Text block >>

((

Entertainment Magazine

Review #3549: Continuum 1.3: “Wasting Time”

Posted on the 13 June 2012 by Entil2001 @criticalmyth

Contributor: Bronzethumb

Written by Simon Barry
Directed by David Frazee

The title of this episode is somewhat misleading, but unfortunately it’s tough to think of a time-based pun to do with regrouping and laying the groundwork, because that’s what the bulk of the episode is dedicated to. The action slows down and things start to settle into a status quo of sorts, yet it’s not a comedown or a letdown in terms of quality, just a natural next step for the overarching plot and a sign of how well these writers understand storytelling in the small and long term.

Review #3549: Continuum 1.3: “Wasting Time”

With Liber8 gone to ground in 2012, Kiera briefs Carlos and the rest of the VPD on the group’s personnel and skills and they start investigating any leads that might turn up the group’s location. Meanwhile, Liber8 medic Sonya works to get the supplies necessary to heal Travis, while Curtis and Kellog jockey for position within the group. On paper, both these stories sound kinda thin, and in execution they have more in common with classic procedural formulas, but that kind of storytelling becomes infinitely more compelling when the show has taken the time to set up the characters and their conflicts, and by spending the previous two episodes on getting Kiera and Liber8 embedded in 2012, the episodic stories are elevated.

For the most part, things are very low-key as the episode unfolds. Kiera gets into the minutiae of 21st century police work and how to deal with Carlos and Alec on the job — the Bluetooth scenes were hilarious, brilliantly smart and addressed something that too many shows will just take for granted. Liber8 recovers from the explosive developments of the past two episodes, particularly Travis, who looks closer to death with each passing minute. They expand their resources, but on the down-low, trying not to draw attention. Things are relatively straightforward and the conflict between the police and Liber8 takes on the guise of cat and mouse, with each side chipping away at the other. For every clue that leads the police closer, there’s a scene like the one in the diner with Kellog at the beginning. There’s something that feels right about how this all very deliberately unfolds: after a strong sprint out of the gates, “Continuum” is settling into a steady pace for the marathon that is a season of television.

The chief benefit of a slower-paced episode is that audiences finally get a proper introduction to the members of Liber8. Some pulpy monikers aside, hearing names and specialities helps round out the kind of threats the group are capable of posing: not just the kind of violent threats we’ve seen in previous episodes, but the potential for technological, biological and sociological warfare as well. Finding out that Kellog is a conman by trade fleshes out his actions in this and previous episodes, as well as the reason for his split from the very dogmatic group of baddies. After two episodes of getting into the nooks and crannies of the three main protagonists, this chance to get to know the baddies was very welcome.

))

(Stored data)
((

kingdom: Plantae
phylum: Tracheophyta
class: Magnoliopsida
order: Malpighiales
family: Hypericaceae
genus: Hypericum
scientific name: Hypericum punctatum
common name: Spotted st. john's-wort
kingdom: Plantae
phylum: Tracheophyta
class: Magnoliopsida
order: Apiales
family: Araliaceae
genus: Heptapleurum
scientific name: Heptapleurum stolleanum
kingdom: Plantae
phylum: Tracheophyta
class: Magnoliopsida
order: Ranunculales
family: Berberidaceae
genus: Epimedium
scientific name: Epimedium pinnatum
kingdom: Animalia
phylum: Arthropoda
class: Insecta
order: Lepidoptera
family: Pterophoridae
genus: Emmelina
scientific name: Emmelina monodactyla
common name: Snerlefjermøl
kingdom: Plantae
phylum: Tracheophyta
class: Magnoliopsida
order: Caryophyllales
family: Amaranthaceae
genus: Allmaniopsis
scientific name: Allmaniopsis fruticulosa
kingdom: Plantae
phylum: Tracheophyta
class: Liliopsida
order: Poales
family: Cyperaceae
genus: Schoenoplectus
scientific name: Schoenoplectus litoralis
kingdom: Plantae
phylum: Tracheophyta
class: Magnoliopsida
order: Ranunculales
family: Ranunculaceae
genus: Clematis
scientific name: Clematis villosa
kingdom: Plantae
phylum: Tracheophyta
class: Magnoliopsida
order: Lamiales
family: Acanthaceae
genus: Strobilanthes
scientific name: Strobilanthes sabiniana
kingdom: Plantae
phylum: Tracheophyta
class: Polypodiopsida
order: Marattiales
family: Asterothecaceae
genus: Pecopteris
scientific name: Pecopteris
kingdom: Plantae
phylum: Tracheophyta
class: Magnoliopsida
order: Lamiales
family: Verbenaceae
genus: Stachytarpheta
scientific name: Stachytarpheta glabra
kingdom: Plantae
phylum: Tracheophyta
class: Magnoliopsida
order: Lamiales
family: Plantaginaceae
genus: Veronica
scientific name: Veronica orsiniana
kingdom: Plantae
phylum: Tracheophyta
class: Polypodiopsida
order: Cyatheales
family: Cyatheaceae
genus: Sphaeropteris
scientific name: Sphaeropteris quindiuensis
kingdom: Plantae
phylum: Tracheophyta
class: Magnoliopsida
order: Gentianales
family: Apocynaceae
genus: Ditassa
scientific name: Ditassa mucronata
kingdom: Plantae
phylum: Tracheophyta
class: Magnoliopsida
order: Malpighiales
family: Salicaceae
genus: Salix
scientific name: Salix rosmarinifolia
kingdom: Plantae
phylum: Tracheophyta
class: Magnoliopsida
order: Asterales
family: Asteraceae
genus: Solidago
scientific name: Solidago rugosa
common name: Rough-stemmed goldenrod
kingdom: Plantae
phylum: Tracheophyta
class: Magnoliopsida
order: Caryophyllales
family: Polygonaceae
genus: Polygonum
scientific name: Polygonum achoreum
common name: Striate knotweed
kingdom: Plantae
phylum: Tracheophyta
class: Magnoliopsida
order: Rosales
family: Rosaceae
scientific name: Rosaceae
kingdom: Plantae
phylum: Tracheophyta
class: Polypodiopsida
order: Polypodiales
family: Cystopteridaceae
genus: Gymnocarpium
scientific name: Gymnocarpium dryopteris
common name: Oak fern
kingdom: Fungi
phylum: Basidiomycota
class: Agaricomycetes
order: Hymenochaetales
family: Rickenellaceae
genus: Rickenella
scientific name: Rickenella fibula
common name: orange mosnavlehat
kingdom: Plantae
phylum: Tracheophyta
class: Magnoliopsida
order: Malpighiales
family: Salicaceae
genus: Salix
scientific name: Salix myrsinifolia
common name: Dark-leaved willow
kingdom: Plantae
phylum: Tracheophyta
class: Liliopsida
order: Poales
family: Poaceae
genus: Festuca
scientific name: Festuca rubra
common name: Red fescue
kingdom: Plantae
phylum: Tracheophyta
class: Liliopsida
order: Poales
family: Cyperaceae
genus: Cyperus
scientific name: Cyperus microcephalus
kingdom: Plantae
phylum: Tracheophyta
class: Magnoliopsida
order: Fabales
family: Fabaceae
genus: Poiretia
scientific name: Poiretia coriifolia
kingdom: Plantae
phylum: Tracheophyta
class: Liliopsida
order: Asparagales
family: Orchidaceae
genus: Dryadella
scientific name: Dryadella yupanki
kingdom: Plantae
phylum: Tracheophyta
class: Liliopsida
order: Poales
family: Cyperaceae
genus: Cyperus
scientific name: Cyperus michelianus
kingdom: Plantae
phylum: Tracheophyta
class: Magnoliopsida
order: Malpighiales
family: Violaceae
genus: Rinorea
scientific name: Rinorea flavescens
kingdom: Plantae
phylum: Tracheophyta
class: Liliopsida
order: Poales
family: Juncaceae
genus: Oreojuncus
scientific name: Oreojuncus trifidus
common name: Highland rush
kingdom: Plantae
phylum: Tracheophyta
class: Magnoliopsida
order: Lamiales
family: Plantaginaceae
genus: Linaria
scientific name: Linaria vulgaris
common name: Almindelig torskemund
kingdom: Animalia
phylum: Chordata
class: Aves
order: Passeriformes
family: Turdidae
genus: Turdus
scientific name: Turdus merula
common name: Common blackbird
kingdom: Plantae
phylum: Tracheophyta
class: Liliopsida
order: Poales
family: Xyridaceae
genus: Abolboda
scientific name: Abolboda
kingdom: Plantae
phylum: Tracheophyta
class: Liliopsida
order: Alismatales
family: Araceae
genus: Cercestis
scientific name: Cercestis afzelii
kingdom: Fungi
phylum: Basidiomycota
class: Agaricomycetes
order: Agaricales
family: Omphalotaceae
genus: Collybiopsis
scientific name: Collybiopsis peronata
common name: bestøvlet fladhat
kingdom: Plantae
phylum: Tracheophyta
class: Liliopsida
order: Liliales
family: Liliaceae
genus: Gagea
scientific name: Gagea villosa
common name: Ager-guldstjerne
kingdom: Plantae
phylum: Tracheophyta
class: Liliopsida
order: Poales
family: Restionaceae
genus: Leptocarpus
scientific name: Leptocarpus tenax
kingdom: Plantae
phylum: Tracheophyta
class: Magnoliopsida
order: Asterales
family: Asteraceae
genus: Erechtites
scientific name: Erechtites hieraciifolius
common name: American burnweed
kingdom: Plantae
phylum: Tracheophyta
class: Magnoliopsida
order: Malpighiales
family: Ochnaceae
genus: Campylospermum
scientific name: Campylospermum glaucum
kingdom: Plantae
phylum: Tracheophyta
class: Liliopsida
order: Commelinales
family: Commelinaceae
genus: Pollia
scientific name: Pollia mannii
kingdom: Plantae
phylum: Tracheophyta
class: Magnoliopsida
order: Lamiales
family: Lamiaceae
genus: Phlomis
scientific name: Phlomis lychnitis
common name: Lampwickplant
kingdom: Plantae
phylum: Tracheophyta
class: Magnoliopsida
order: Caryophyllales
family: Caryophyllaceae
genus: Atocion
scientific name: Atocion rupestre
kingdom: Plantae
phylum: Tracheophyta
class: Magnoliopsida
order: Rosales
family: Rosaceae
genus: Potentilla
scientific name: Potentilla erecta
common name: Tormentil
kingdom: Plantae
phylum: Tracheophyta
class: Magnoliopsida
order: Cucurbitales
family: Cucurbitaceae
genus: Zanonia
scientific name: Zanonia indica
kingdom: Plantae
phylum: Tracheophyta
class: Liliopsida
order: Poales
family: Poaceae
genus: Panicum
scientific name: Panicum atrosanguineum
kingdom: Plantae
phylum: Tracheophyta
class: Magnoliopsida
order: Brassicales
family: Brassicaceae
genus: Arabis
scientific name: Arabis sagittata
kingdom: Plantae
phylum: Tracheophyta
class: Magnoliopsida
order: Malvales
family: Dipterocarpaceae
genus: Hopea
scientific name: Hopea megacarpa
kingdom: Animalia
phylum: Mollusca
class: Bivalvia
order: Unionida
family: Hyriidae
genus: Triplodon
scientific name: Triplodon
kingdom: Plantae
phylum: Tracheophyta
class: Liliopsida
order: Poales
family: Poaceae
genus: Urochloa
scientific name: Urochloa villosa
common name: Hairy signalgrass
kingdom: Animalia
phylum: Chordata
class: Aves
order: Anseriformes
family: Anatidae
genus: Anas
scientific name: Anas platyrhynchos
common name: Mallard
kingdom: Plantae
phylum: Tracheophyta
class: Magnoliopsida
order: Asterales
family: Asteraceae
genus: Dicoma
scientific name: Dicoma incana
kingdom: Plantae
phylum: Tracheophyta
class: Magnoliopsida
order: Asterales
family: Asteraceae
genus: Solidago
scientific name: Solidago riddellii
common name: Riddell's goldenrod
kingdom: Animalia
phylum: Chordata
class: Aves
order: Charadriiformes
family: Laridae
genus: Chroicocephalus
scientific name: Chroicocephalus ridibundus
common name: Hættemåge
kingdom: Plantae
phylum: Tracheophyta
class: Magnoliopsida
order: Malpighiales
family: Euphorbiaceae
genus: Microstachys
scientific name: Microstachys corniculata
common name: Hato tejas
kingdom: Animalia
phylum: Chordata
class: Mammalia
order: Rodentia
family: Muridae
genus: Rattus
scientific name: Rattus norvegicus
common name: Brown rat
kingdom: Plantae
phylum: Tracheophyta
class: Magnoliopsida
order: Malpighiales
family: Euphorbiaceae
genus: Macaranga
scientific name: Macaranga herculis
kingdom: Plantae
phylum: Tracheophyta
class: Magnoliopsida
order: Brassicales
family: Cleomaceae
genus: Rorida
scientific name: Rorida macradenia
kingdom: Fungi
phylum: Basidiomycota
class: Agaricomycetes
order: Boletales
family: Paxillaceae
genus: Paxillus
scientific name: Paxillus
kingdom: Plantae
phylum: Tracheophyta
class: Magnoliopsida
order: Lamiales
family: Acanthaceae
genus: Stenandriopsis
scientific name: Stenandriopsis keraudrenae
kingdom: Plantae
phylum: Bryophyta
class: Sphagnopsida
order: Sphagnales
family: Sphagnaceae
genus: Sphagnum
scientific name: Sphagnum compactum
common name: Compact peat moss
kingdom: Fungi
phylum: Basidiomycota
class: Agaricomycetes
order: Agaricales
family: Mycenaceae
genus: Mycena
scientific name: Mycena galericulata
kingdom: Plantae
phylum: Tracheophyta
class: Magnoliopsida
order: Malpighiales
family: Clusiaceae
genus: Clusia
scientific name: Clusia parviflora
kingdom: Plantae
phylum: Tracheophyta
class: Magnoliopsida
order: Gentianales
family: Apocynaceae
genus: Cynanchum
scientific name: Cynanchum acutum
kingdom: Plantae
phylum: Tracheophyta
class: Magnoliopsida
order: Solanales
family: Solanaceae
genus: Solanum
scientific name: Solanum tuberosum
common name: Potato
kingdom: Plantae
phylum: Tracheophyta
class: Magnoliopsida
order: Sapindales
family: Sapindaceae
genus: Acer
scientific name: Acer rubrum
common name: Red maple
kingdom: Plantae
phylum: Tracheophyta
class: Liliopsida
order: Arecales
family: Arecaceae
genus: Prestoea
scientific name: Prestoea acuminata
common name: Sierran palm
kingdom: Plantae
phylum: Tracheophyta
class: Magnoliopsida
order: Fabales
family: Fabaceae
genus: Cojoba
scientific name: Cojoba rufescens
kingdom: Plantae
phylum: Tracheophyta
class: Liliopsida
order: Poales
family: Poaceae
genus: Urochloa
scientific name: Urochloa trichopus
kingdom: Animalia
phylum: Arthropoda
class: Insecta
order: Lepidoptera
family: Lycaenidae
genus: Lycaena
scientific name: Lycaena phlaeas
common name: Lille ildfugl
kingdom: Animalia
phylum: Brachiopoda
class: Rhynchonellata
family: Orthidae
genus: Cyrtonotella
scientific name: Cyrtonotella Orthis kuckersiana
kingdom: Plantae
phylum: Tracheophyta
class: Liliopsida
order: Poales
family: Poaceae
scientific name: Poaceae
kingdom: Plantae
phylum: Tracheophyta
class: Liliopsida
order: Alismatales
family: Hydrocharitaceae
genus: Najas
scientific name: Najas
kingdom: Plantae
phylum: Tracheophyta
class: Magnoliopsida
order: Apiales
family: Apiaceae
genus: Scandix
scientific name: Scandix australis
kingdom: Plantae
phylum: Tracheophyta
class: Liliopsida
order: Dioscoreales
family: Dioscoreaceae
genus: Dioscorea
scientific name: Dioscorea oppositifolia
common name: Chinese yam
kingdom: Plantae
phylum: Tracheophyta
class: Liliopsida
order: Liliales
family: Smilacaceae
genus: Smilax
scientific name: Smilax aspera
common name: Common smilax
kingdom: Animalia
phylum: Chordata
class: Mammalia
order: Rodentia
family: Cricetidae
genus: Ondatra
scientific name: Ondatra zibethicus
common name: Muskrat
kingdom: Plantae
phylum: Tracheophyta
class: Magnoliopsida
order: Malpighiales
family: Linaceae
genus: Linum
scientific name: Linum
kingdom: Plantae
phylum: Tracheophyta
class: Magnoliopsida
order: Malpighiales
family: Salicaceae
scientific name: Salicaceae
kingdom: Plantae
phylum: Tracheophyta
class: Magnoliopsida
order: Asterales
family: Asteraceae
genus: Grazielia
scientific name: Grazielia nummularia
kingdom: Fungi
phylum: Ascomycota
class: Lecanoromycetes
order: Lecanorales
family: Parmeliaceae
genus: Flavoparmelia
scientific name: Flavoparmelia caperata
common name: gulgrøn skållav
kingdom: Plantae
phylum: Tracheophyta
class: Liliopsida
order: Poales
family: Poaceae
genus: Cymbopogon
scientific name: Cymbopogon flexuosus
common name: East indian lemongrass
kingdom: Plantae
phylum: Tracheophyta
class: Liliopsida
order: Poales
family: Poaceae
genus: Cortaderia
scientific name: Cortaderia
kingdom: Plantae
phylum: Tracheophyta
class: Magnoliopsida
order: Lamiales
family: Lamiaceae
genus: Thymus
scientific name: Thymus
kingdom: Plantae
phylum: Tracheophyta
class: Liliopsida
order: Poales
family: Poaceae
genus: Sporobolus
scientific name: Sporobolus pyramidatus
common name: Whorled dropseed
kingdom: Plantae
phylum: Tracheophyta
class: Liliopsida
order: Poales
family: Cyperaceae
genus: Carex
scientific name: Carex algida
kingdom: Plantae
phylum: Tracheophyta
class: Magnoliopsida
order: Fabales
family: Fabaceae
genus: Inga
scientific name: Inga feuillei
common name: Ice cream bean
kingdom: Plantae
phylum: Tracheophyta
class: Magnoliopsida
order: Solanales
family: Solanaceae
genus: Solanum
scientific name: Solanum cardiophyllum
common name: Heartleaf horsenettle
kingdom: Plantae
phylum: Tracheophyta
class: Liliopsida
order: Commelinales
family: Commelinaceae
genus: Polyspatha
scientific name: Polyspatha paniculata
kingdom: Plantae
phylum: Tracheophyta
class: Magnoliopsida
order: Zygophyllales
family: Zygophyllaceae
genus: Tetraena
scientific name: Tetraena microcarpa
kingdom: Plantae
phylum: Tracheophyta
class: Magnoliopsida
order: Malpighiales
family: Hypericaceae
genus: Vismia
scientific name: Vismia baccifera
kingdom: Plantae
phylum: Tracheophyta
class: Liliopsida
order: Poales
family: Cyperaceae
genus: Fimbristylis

))

Problem details >>
List every member of Liber8 that the review mentions by name. The stored data is separate material and has no connection to the review.

Your solution >>
Sonya, Travis, Curtis, Kellog